Naturally Lowers Cholesterol


Introduction

Guggul is derived from the resin of a small thorny tree called the Commiphora mukul and has been used in traditional Asiatic Indian plant medicine for centuries to treat arthritis, water retention, rheumatism, and obesity. This herb also possesses effective purifying and rejuvenating abilities, which have been used in Ayurvedic medicine.

Guggul is used today to increase the white blood cell count and to disinfect bodily secretions such as mucus, sweat, and urine. Use of this herb clears the lungs, helps regulate menstruation and is highly recommended for arthritic conditions. Further resin works to reduce fat, toxins, and tumors and helps in healing skin and mucus membranes.
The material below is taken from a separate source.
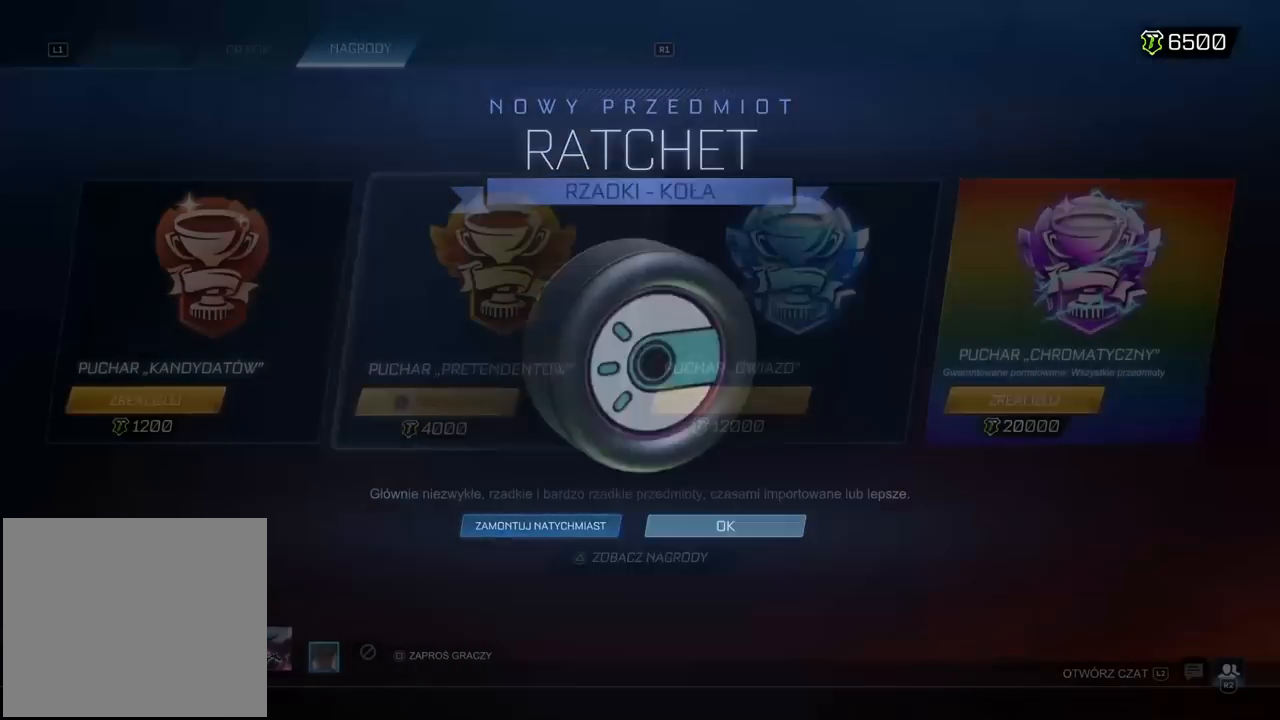
{"dt_ms": 500, "buttons": ["DPAD_LEFT"], "left_stick": "center", "right_stick": "center", "events": [[433, "DPAD_LEFT", "down"]]}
Guggul is known as one of the most powerful cholesterol-lowering herbs known today. In fact, a total reduction in blood cholesterol by over 20% has been reached by persons who simply use this herb without making any dietary modifications whatsoever. In addition to lowering blood cholesterol, guggul lowers blood triglycerides and blood LDL(known as the "bad" cholesterol) while raising blood HDL (the good cholesterol).

Studies have demonstrated that this thorny plant is capable in producing a decline in serum cholesterol by 34% to 40% in addition to producing a lowering of serum triglycerides by 26% to 30%. Taking guggul produces no side effects and has no correlation to a person's age, sex, or weight.

Studies have indicated that there is a well documented connection between cholesterol and heart disease. If there is a high level of cholesterol in the blood vessels, excess lipids will build up in the blood. Consequently, narrowing of the arteries can occur which will lead to heart disease. The American Heart Association has estimated that more than sixty percent of Americans have excessive amounts of cholesterol in their blood.

Other studies have shown that guggul increases the blood's fibrin-breaking activity decreasing platelet adhesiveness. Guggul decreases the stickiness of blood platelet so they don't clot abnormally, while at the same time assisting the body in breaking existing clots which have already formed. These actions are beneficial to the body protecting against both heart attacks and strokes.

Clinical tests were performed on over twenty patients who has hypercholesterol associated with obesity, hypertension, and diabetes. Guggul was administered oraly to the patients for fifteen days to one month. In every case a decline in total serum Cholesterol and serum lipid-phosphorus was observed after using guggul for the above time period. Beneficial effects were also observed in ten of the patients of obesity displayed a significant decline in body weight after using guggul.

Recent studies indicate that guggul stimulates weight loss. In addition, it acts as a mild thyroid tonic by improving the glanular ability to absorb iodine. Further, guggul is non-toxic, and only about one percent users experience a mild allergic skin reaction.


Sources:
Guggul Advantage Handout by Nature's Field.
"Guggul" in The Lawrence Review of Natural Products (February 1995)
Herbs That Heal by Michael A. Weiner and Janet Weiner (Mill Valley, CA; Quantum Books, 1994).
The Garden of Life by Naveen Patniak (New York, New York; Doubleday, 1993).
The Yoga of Herbs by Dr. Vasant Lad and David Frawiy (Santa Fe, NM: Lotus Press, 1986).


Special Notice: The statements contained in this article have not been evaluated by the U.S. Food & Drug Administration (FDA). The products discussed are not intended to diagnose, treat, cure, or prevent any disease.